American writer and world traveler Constance Fenimore Woolson
(1840-1894) was author of more than fifty short stories, four
novels, a novella, and numerous poems and travel essays. During her
lifetime, she achieved both popular and critical success, but much
of her work is no longer available. This volume, as the first
anthology to collect representative samples of her stories, travel
sketches, poems, and correspondence, represents a major advance
toward re-establishing her place in nineteenth-century literature
and letters. As these pieces demonstrate, Woolson offered keen
observations on the issues she cared most deeply about, namely the
cultural and political transformation of the United States in the
wake of the Civil War, the status of women writers and artists in
the nineteenth century, and the growing implications of nationalism
and imperialism. Woolson grew up in Cleveland, Ohio, and began her
career writing regional travel stories about the closing of the
American frontier in the old Northwest Territories (now known as
the Great Lakes region). During the Civil War, she worked for a
variety of Union causes and in 1873 moved to St. Augustine,
Florida. Traveling throughout the South, she wrote stories and
travel narratives that highlighted the wholesale changes facing
Americans after the Civil War. In 1879, Woolson left the United
States for Europe. There, she engaged her passion for nature and
exercised her gift for social satire. In her European writings, she
deplored the Americans' slavish devotion to the ubiquitous
guidebooks of the nineteenth century, and she chose instead to
spend long periods of time in one place in order to better learn
about it. Throughout her time in Europe (including visits to North
Africa), Woolson often commented that she could not describe
landscapes, only experience them.
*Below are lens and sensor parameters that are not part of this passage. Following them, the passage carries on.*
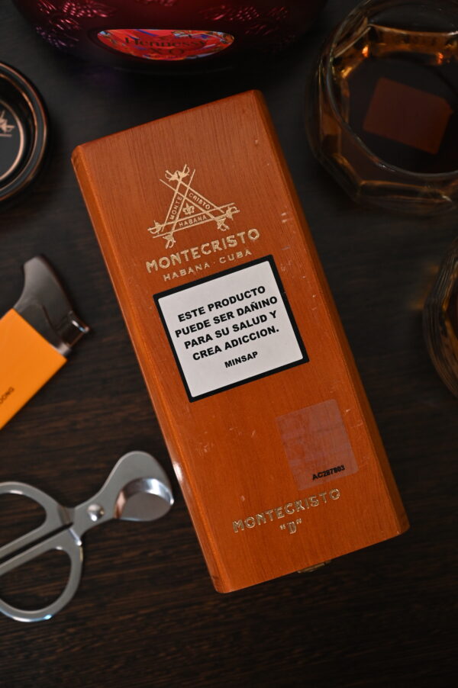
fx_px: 1166
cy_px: 344
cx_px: 229
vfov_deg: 32.9
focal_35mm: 61
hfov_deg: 22.2
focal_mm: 61
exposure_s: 1/125
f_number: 4.5
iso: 1600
By the time of her death in
Venice at age fifty-three, she had become convinced that the
colonial agendas of the United States and Europe would transform
landscapes and peoples in far-reaching and ultimately dangerous
ways. This collection features selections from each of the three
distinct periods of Woolson's career and includes a chronology of
her life and travels. Focusing primarily on Woolson's short
stories, editors Victoria Brehm and Sharon L. Dean also include a
representative letter, poem, and travel sketch for each section.
Victoria Brehm is associate professor of English at Grand Valley
State University. She is editor of three anthologies, including "A
Fully Accredited Ocean": Essays on the Great Lakes and Sweetwater,
Storms, and Spirits: Stories of the Great Lakes. Sharon L. Dean is
professor of English at Rivier College and is author of Constance
Fenimore Woolson: Homeward Bound and Constance Fenimore Woolson and
Edith Wharton: Perspectives on Landscape and Art.